Your detailed approach (valuing the floating cash flows) should work and match the shorter solution. If the first/next coupon pays in 0.5 years, I think your shorter should be:
(Notional + Notional*LIBOR[last]/2) *exp*( -LIBOR[spot]*0.5), where LIBOR[last] = LIBOR[spot] if swap initiates today.

The logic is that a floating-rate bond prices to par on settlement date, such that this Notional is an accurate forward price in six months of the floating-rate bond so it incorporates (is equal to) the future floating coupons (because the forward rate = expected coupon rate = discount rate).

#### Steve Jobs

##### Active Member
Thanks David,

I just read the FRA method which is is exactly what I'm talking about.

I see the only difference between the Bonds method and FRA method in the calculating of the B(Floating).
Moreover, I see the Bonds method in calculating B(floating) as the mathematically proven shortcut/summary of the FRA method and introducing them as two different methods to be misleading.
So for me they are both the same!

So practically if the multiple choice question is asking for B(floating) in FRA method, it's better to use the Bonds method to get the answer quickly!

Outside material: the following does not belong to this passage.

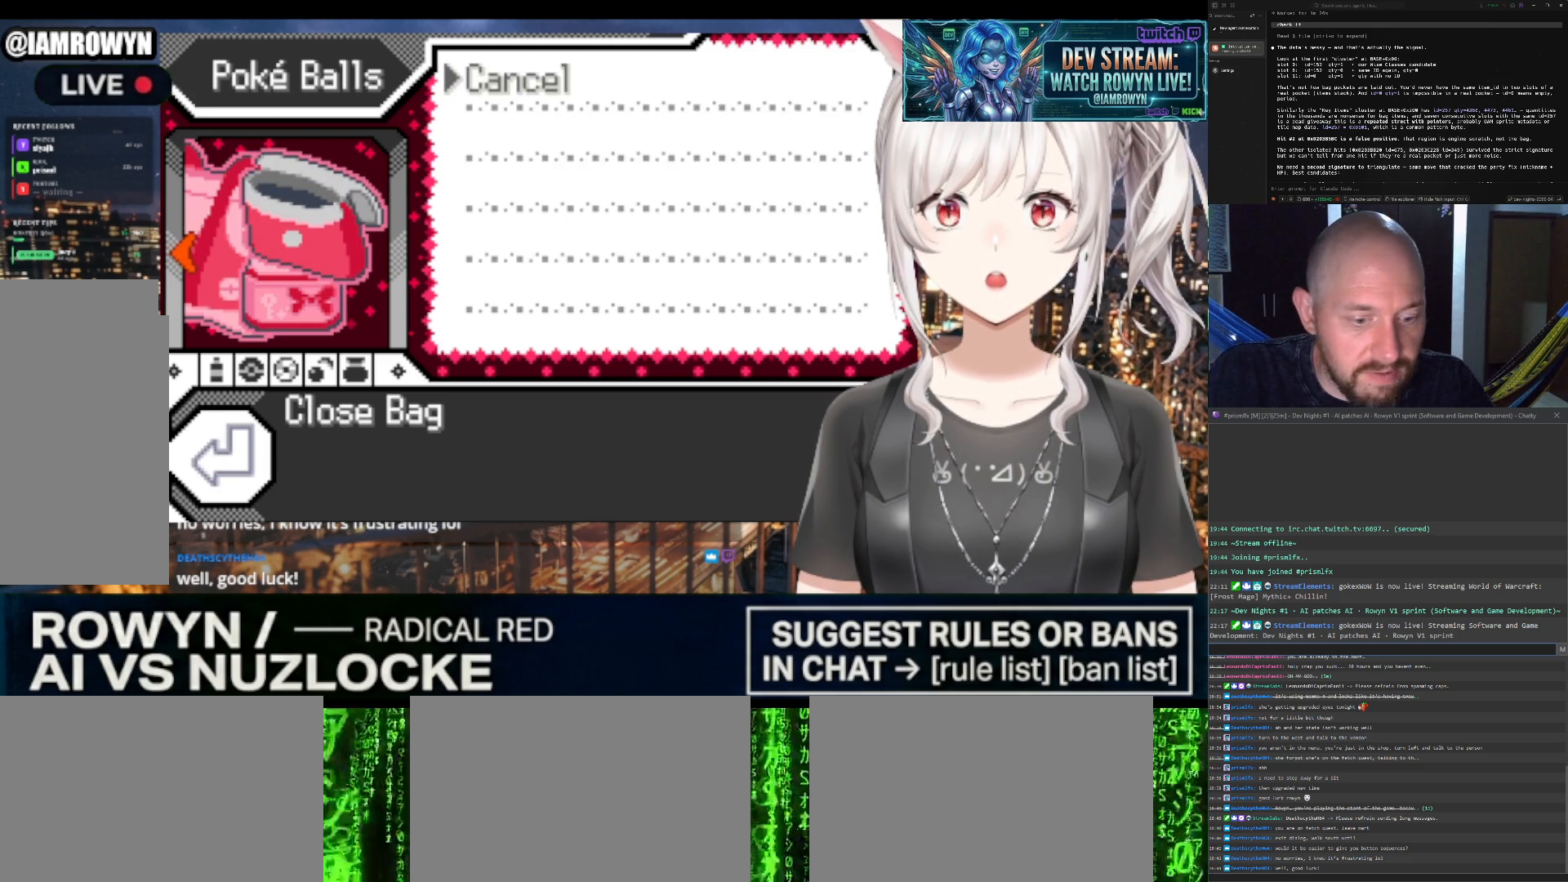
{"buttons": ["A"], "events": []}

I hope I'm not missing something...

#### David Harper CFA FRM

##### David Harper CFA FRM
Staff member
Subscriber
I don't think you are missing anything. The source is Hull and he's always presented them as two approaches that give the same solution; my swap XLS shows both approaches under discrete and thusly demonstrates the equivalence http://www.bionicturtle.com/how-to/spreadsheet/p1.t3.c-xls-bundle/

I agree also that it's prob a better exam strategy to use the two bonds approach; e.g., the most common question is to ask about the value (exposure) on a settlement date, such that under the bond approach all you maybe need to do is value the swap as one fixed bond and subtract 100 par for the floater (for a likely exam question, the 2 bonds approach is much more efficient)

... but after interacting some years with both approaches, i've grown to appreciate the FRA method b/c, in my opinion, it's more robust to user error. The two bonds approach is quicker but creates possibilities for error (and additional interpretation) with respect to timing and notional whereas, on the other hand, although it feels like more steps, the FRA method is a more natural and "realistic" model: you predict the cash flows for each leg, using forward rates as predictors, then net them out (as they would actually net), then discount. Same difference, but something about mimicing the actual flows seems to give less chance for pilot error, fwiw

#### Steve Jobs

##### Active Member
I agree and I think it comes down to how statistics and math is being used in finance. They say that it's enough to know how to use the formulas but I disagree because knowing the formula does not mean that the student understood the subject/system/the way it actually works/the reason behind it.

Thanks David, I will practice more question tomorrow to both visualize the cash flows series using FRA concept and solving the questions quickly using Bonds approach.